Вот ротмистр Владимиров сочиняет антибольшевистские пасквили в пресс-службе Колчака. Вот страшный барон Унгерн, очарованный как всегда безупречными доводами Макса, принимает роковое решение вести свою армию в западню, приготовленную Рокоссовским. Вот встреча с Дзержинским и сладкое покалывание под ложечкой. Вот неотесанный казак Ермаков, за которого Макс писал мемуары и который так неожиданно вернулся в его спокойную жизнь спустя годы. Вот первая встреча с Германией в 1927 году. Встреча, которая ослепила, опьянила дурманом европейской весны и европейской культуры. Он влюбился в Берлин, потом в Париж, потом в сотни маленьких городков, разбросанных по ничтожному клочку суши, называемому «Западная Европа». Он полюбил здесь все: от розовых франкфуртских сарделек и светлейшего кельнского пива до широких венских проспектов и великолепных мюнхенских музеев.

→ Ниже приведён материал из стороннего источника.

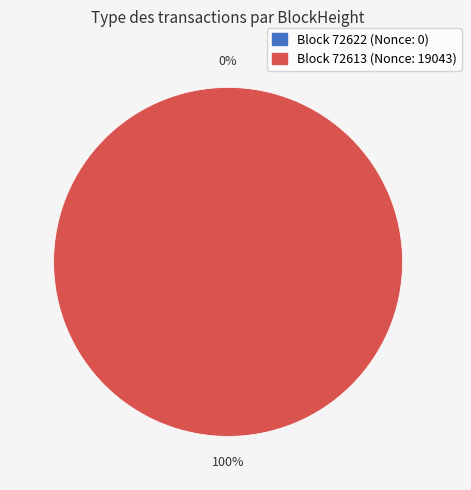

What percentage is NOT represented by 72622?

100.0%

Но Макс никогда не забывал, кто он на самом деле. Он безукоризненно выполнял свой долг и был беспощаден к врагам, даже несмотря на то, что многие из них стали его товарищами. Вот Шелленберг, который дал ему очень многое. Вот Айсман, ни разу не предавший его. А вот и миляга Мюллер. Теперь, спустя годы, Макс даже испытывал теплоту, вспоминая этого симпатичного негодяя.
Макс поднялся, тяжело опираясь на костыли, подошел к окну, выглянул в сад. Кадры снова замелькали, наполняя его волнующими воспоминаниями.

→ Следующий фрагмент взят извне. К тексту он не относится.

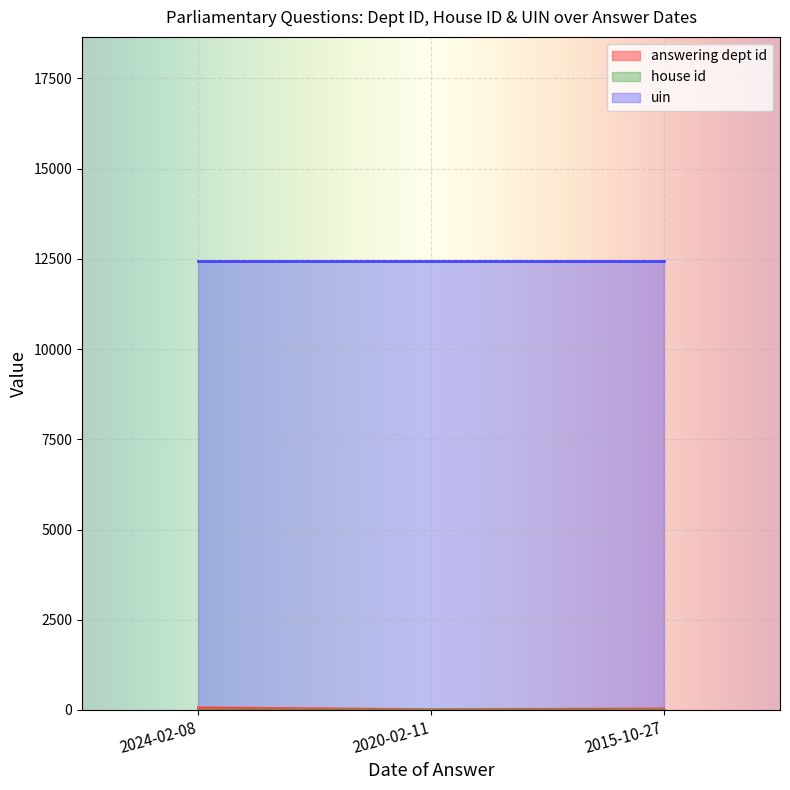

Reading right to left, extract all data points from this chart.

answering dept id: 29	10	60
house id: 1	1	1
uin: 12433	12433	12433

Вот он поглаживает новенькие лычки штандартенфюрера на великолепном черном мундире, пошитом на заказ у лучшего берлинского портного. А вот последние дни перед нападением Гитлера на Россию. Токио. Встреча с Зорге. Здесь он узнает, что в России у него растет сын. Вот и Сашенька, его нежная Сашенька. Эти воспоминания всегда тоской обжигали душу. Кадры начинали плясать, хотелось свистнуть, гикнуть: «Эй, там, в аппаратной, заснули, что ли! Ну, я вам сейчас…» Но кричи не кричи – жизнь прошла. Он так никогда ее больше и не увидел. Последняя встреча.
– Господи, Максимушка…
– Здравствуй, Сашенька. Ну, как ты?
Стертые кадры, стертые слова. Стертые, словно гривенники. Разве такие слова говорил он ей все эти годы, когда она являлась ему во снах? «Отчего мы так стыдимся выражать себя? Неужели человек искренен лишь когда говорит себе одному, тайно и беззвучно?» – думал Макс, и кадры вновь начинали бежать перед уставшими глазами. Вот Москва. Дождливая осень 41-го. Город взят, а Советский Союз разгромлен. Каких трудов стоило убедить Шелленберга, что разбирать архивы Лубянки нужно направить именно его. Жизнь висела на волоске, но удалось. Как всегда удалось. Четкие логические направленности, безупречная аргументация – все, что ценил в нем Шелленберг, было задействовано и сработало. Он был спасен. Вычистив из архивов сведения о себе, он, как обычно, затянулся сигареткой и вдруг понял, что разорвал пуповину. Что с этого момента не только немцы, но и свои никогда не узнают – кто он на самом деле. Да и свои ли они теперь?
– Ты отчего не целуешь меня?
Он снова вспомнил слова Сашеньки. Какие же мягкие и нежные у нее губы. Боль обидной волной обожгла сердце. Он сделал свой выбор. Он навсегда остался в Германии.
Макс нажал на звоночек, вызывая помощника.
– Ты уточнил список приглашенных? Смотри, не ошибись. В моем возрасте каждый день рождения как юбилей…
Помощник, щелкнув каблуками, вышел. Макс опять погрузился в раздумье.
Германия! Никакая любовь не вечна, даже его любовь к Европе. Он так и не простил себе, что не стал искать семью. А ведь мог. Мог перейти линию фронта, или потом после войны выйти на контакт со спецслужбами Восточной России, мог, мог!
Но не стал. Вместо этого организовал с помощью Скорцени захват Берии, последнего человека, который знал о нем правду. В 45-м после ликвидации Гитлера Макс вдруг ясно понял, что просрал свою жизнь. Он впал в депрессию. Сблизился с Мюллером, пытаясь найти утешение в его соленых шуточках, а также в субботнем преферансе для крутых у Бормана. Он помнил, как опускался в пучину свинства вместе со всей этой, когда-то любимой им, Европой.